---------- TASK DATA ----------

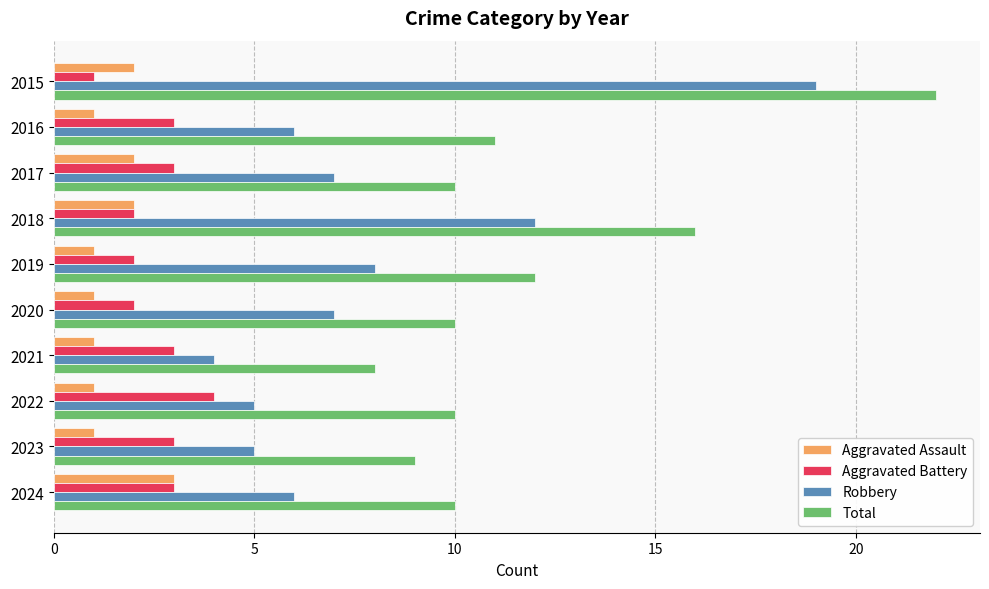

True or false: Robbery has a value of 3 at 2017.

False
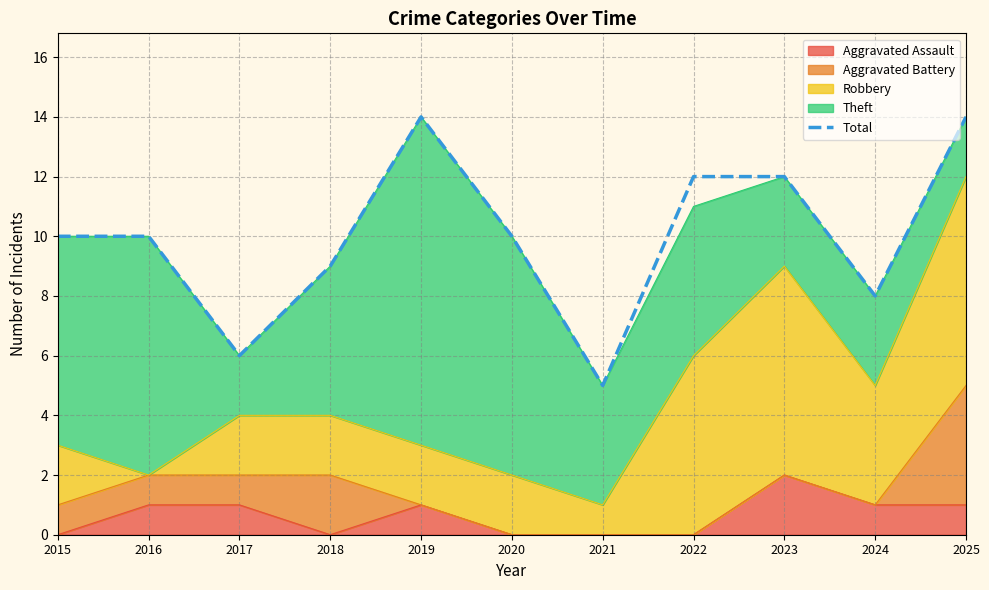

How many data points are less than 10?

4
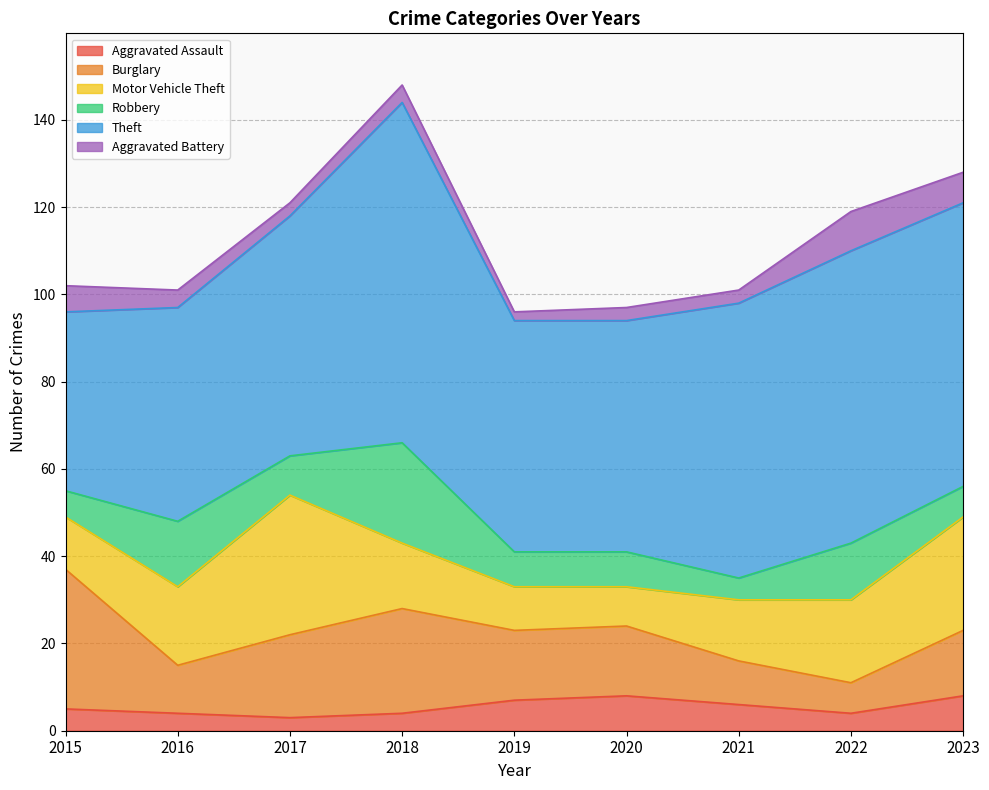

True or false: Aggravated Assault and Motor Vehicle Theft cross at least once.

False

----------

▸ **TASK DESCRIPTION**
Copy out the material above, putting "Is it true or false" wherever "True or false" appears and keeping every other word the same. Leave out the pictures.

▸ **EXERCISE ANSWER**
Is it true or false: Robbery has a value of 3 at 2017.

False

How many data points are less than 10?

4

Is it true or false: Aggravated Assault and Motor Vehicle Theft cross at least once.

False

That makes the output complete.